Gov. Jon Huntsman Jr. made the announcement at the celebration of the historic day when the golden spike was driven to connect the rails at Promontory Summit and the choice was greeted by cheers from the crowd gathered for the annual re-enactment.
"I don't see why they would choose anything else," said Jay Taylor, a retiree from Brigham City who attended the event in coveralls and a railroad engineer's cap. "That's part of the history of Utah. My ancestors came here by covered wagon; my mother came by railroad."
The "Crossroads of the West" coin design beat out two other contenders to represent Utah: a female snowboarder with the 2002 Winter Olympics motto, "The World is Welcome Here," and a beehive with the words, "The Beehive State."
Huntsman had the final say, but he went along with the popular vote. Of the nearly 136,000 people who voted online for their favorite, just over 52 percent wanted the golden spike. Slightly more than 27 percent liked the beehive and nearly 21 percent, the snowboarder.
"It was my pick. I thought it represented historically one of the most significant contributions that any region or state has made to the development of the United States," the governor told reporters.
Still, Huntsman said, "I wanted to see, a little bit, where the popular vote went. Not that I was playing politician but I was interested." He said he thought the snowboarder would have won more support, but the golden spike "was the leader from Day One."
The hip young snowboarder shredding against a mountain backdrop did have strong support among the youngest voters, a group that put the golden spike in last place. But for everyone over 23 years old, the golden spike was the top choice.
The beehive, a solid second place in every age category, was not without controversy because of its link to The Church of Jesus Christ of Latter-day Saints, according to Margaret Hunt, chairwoman of the Utah Quarter Commission.
"Some people respected and appreciated that," Hunt said. "Others felt it had too close a tie to religion." The U.S. Mint forbids outright religious symbols on money, she said, ruling out designs depicting, for example, the LDS Temple.
For the re-enactment crowd, there was no contest. Eleven-year-old Aslee Taylor of nearby Corinne, dressed in a straw hat, shawl and long skirt for the occasion, said the golden spike quarter will remind her of participation in the annual event.
"It brings it to life," she said of the coin design. "It feels like I'm an actual part of it."

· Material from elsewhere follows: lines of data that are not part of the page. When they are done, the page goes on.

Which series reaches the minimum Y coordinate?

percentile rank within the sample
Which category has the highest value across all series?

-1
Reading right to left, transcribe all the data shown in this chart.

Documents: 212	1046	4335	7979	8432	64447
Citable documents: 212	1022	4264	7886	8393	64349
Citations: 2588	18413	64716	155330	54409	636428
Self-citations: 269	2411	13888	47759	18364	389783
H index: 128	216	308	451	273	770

Brigham City's Wayne Johnson, 89, agreed. Decked out in period gear including a genuine beaver top hat, Johnson said he loves the design chosen. "I think that's the only one that really qualifies. It's such a significant occasion."

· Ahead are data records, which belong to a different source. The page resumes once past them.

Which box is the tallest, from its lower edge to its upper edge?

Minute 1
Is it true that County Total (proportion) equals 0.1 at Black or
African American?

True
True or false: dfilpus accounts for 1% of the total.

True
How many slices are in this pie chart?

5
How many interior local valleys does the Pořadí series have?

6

Huntsman said in his speech that the completion of the transcontinental railroad in Utah "turned what was called the great American desert into the great American West," with the help of Chinese and Irish laborers.
The governor showed the crowd the means he's using to communicate the design preference a replica of the golden spike inscribed with the message, "Our choice!" complete with his signature.

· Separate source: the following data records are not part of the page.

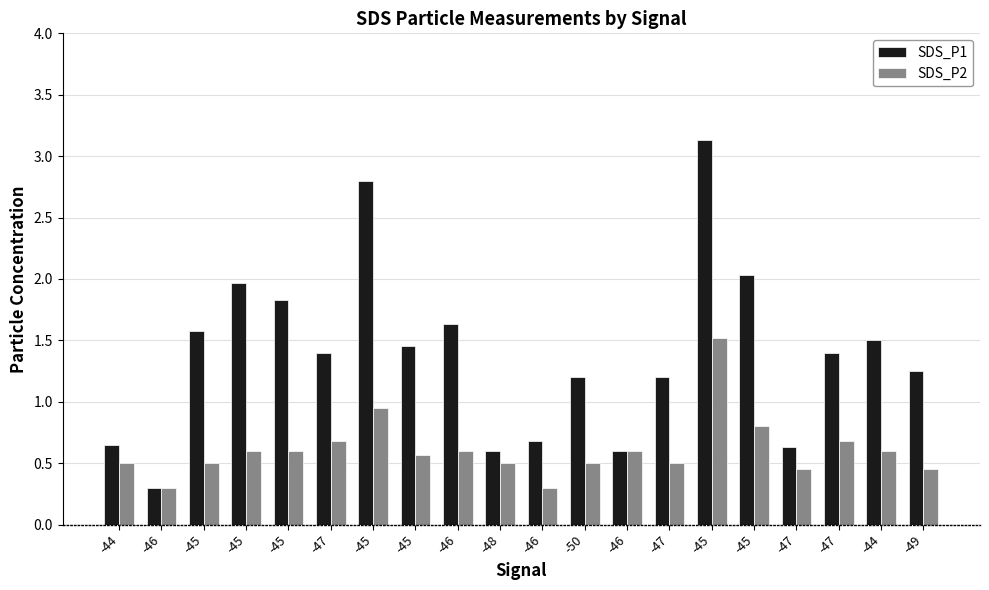

How many distinct data groups are displayed?

2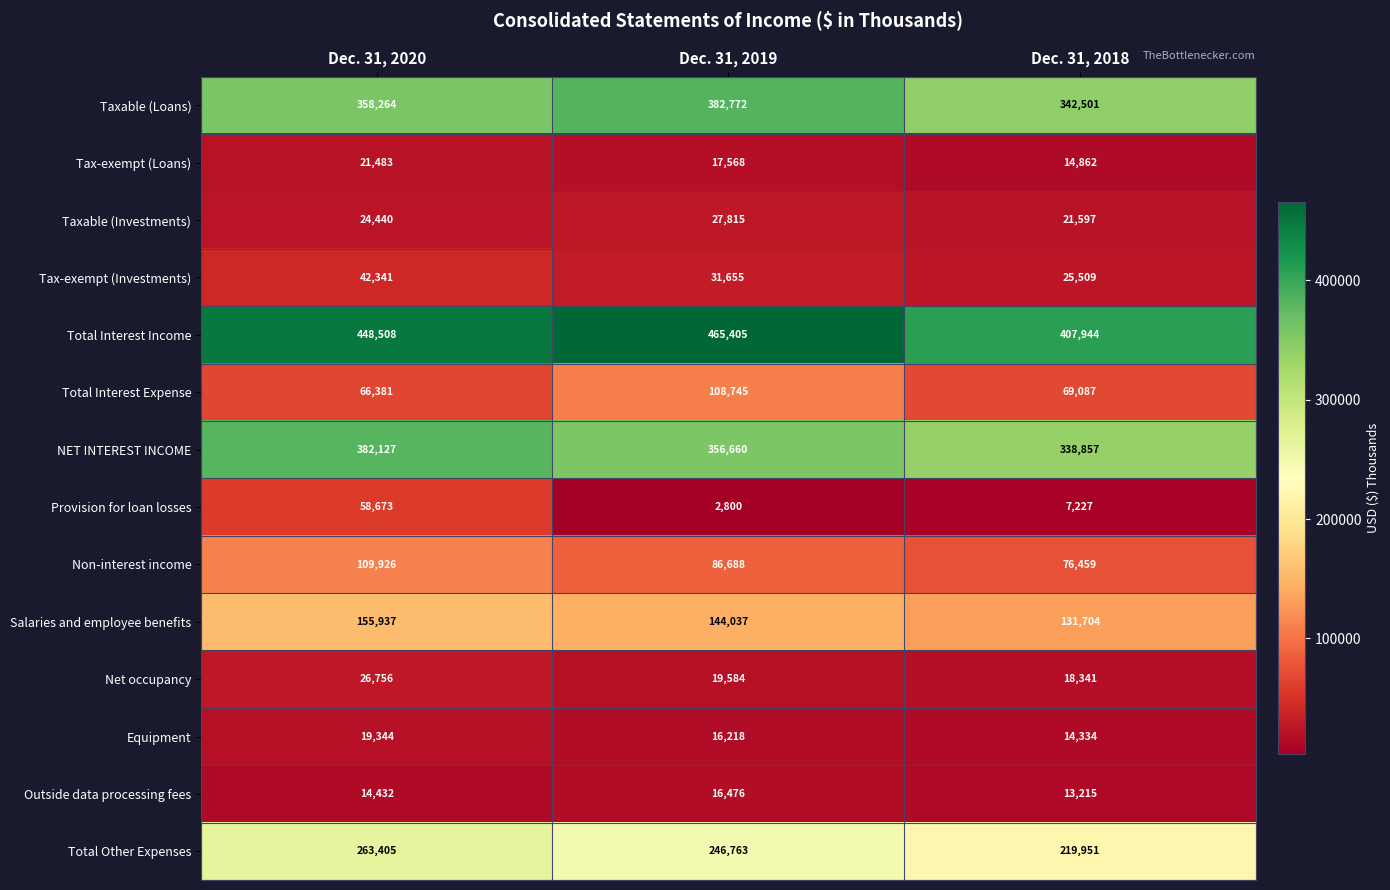

List the series in order of their peak value, highest first.

Total Interest Income, Taxable (Loans), NET INTEREST INCOME, Total Other Expenses, Salaries and employee benefits, Non-interest income, Total Interest Expense, Provision for loan losses, Tax-exempt (Investments), Taxable (Investments), Net occupancy, Tax-exempt (Loans), Equipment, Outside data processing fees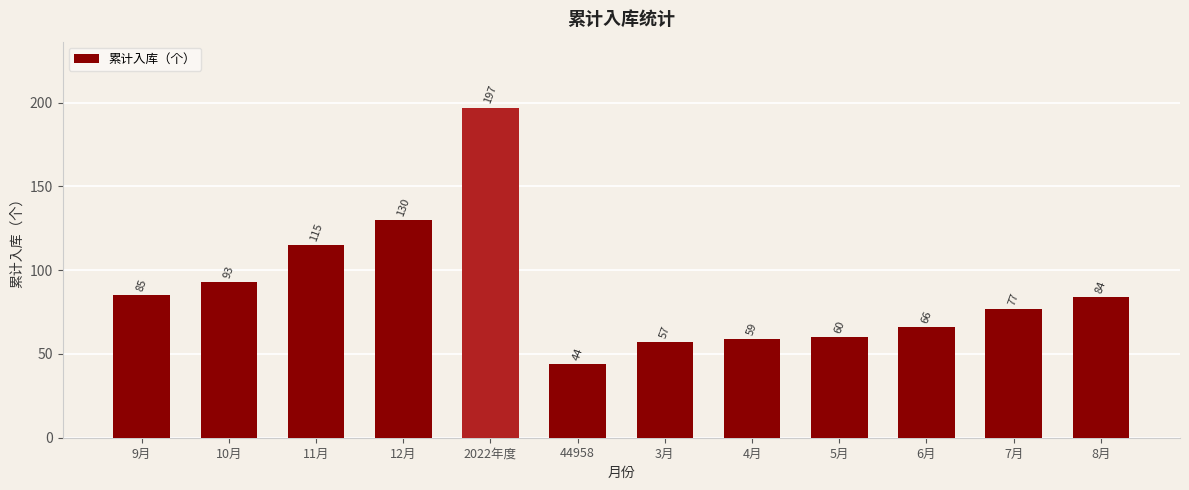

At which category does the chart reach its minimum across all series?

44958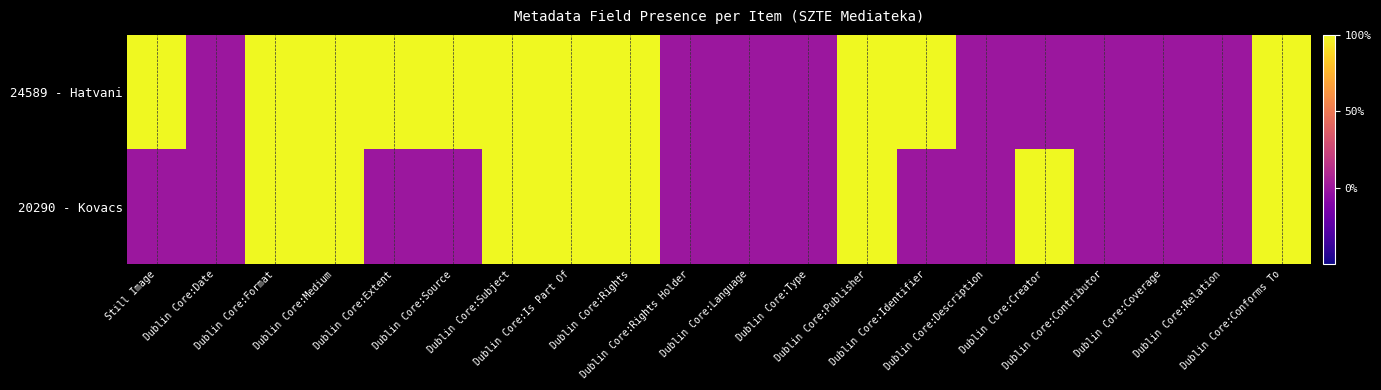

What is the total value across all series at Dublin Core:Format?

200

He and his 20-year-old daughter, Abby, arrived at the ceremony aboard one of the two steam locomotives used in the re-enactment, the No. 119. The locomotive met up with the Jupiter to re-create the moment when the rails were joined.
It's the scene anyone picking up one of the 450 million coins that will be minted beginning in January 2007 will see and associate with Utah. About 99 percent of the coins are expected to be circulated outside the state.
The U.S. Mint is producing quarters for each of the nation's 50 states in the order in which they were granted statehood. Utahns were asked to submit ideas and came up with more than 5,000, nearly all from schoolchildren.
Those ideas were reduced to nine categories, which included landscape, red rock, pioneer heritage, Native Americans, dinosaurs and state symbols in addition to the specific proposals selected by the commemorative quarter commission.
The actual design of the quarters was done by U.S. Mint artists, Hunt said. The online voting, held over a 25-day period that ended Monday, attracted an average of 5,000 people a day."People were so passionate," Hunt said. "They had really strong feelings about their preferences."